Could you repeat, unchanged, everything from the start of the entries through the line that contains "3: (392, 684)", including that line?

┌────────

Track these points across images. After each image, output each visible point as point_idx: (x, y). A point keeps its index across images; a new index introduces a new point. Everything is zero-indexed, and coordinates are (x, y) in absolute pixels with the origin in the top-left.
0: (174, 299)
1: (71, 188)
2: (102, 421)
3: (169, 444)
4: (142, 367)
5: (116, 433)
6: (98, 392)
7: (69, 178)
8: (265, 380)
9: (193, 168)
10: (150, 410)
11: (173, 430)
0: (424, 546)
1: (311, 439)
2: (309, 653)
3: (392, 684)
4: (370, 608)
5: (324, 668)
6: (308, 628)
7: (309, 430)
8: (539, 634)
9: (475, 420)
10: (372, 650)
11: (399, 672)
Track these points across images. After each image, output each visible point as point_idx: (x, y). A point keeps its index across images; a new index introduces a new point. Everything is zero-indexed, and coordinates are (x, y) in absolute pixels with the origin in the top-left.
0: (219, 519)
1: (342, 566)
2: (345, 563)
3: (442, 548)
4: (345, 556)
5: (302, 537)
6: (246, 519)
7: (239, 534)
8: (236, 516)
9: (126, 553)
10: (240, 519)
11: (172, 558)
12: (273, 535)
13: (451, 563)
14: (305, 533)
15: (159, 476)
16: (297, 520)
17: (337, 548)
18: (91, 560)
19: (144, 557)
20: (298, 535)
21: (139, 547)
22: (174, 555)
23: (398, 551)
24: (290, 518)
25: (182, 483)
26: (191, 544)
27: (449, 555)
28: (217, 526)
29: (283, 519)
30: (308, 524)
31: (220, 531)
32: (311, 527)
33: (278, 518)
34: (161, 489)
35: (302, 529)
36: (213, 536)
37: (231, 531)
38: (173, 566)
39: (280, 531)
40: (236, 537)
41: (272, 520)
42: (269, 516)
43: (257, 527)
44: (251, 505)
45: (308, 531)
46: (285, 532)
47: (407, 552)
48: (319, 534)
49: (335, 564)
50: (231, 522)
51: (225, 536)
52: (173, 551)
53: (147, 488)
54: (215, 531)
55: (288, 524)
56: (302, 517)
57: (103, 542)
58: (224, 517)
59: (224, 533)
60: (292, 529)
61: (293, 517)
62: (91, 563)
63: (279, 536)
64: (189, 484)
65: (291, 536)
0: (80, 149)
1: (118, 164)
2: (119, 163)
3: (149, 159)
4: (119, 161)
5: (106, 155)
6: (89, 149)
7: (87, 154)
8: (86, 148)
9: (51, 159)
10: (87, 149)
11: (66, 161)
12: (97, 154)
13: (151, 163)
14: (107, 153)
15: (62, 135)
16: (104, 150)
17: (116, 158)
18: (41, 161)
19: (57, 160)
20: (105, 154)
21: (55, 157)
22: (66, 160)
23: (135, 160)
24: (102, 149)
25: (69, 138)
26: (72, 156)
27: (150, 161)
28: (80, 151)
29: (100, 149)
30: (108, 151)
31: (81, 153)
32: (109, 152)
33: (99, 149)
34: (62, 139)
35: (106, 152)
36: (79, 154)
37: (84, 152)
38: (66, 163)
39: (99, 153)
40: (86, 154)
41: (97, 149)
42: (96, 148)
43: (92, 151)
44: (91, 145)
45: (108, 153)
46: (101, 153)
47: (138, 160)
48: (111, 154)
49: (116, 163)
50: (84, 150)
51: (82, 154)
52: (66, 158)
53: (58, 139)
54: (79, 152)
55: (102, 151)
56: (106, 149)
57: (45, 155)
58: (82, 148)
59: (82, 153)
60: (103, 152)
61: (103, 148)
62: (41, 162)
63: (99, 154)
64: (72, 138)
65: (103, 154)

└────────

- **SOLUTION**
Track these points across images. After each image, output each visible point as point_idx: (x, y). A point keeps its index across images; a new index introduces a new point. Everything is zero-indexed, and coordinates are (x, y) in absolute pixels with the origin in the top-left.
0: (174, 299)
1: (71, 188)
2: (102, 421)
3: (169, 444)
4: (142, 367)
5: (116, 433)
6: (98, 392)
7: (69, 178)
8: (265, 380)
9: (193, 168)
10: (150, 410)
11: (173, 430)
0: (424, 546)
1: (311, 439)
2: (309, 653)
3: (392, 684)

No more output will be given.